The second client has a trickier case – he's a lawyer with a track record of helping the lower classes and exploited, with an eye to environmental issues. A servant girl who had been working a few months for his family took off unexpectedly (with money owed her), but they didn't really give it any thought. Months later, he's being investigated (and, minor spoiler, but fairly obvious), and eventually charged with, her murder.
I know next to nothing about the Indian legal system, police workings, but a little more about the culture (let me stress the “little” there) – so this was all interesting and foreign to me. The widespread expectation – and acceptance – of corruption, bribery, and so on was pretty surprising. I realize that's par for the course in some parts of the world, but for some reason, I didn't think India would be one of those parts. The food, the economics, the convictions and conventions related to marriage, that sort of thing – yeah, I was prepared for that, just not the widespread bribery. Makes the Favor Bank in The Bonfire of the Vanities look like daycare.
There's nothing for the reader to do with the background check case other than watch the way that the agency works – and the allies they utilize. There's nothing really for the reader to pick up on to “solve” with the detective. But we do get to see the stealthy, quiet, un-hurried approach they take – despite the client's expectations. Thankfully (for the way my brain works, anyway), there was plenty to chew on with the missing servant – and it was a pretty easy solution. But the way that Puri went about solving it, and the red herrings that were thrown in the way were well done and unique to this series and setting. I really appreciated the way this was constructed.

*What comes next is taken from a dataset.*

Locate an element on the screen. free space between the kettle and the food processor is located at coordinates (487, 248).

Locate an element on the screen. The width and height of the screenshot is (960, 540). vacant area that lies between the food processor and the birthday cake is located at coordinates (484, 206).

The narration has some fun at Puri's expense – both directly, and though the thoughts of his employees and mother. He needs to diet, he's prone to self-aggrandizement – but he's good at his job, and that's allowed to show forth, too. Beyond Puri, we don't get to know anyone as a character really – little flashes of personality and backstory here and there, but nothing like a fully fleshed out character. But I don't think that's the kind of story that Hall is looking to tell here.
Amusing, clever, moved along nicely and was an interesting take on a culture I know nowhere near enough about – I'll be back for another.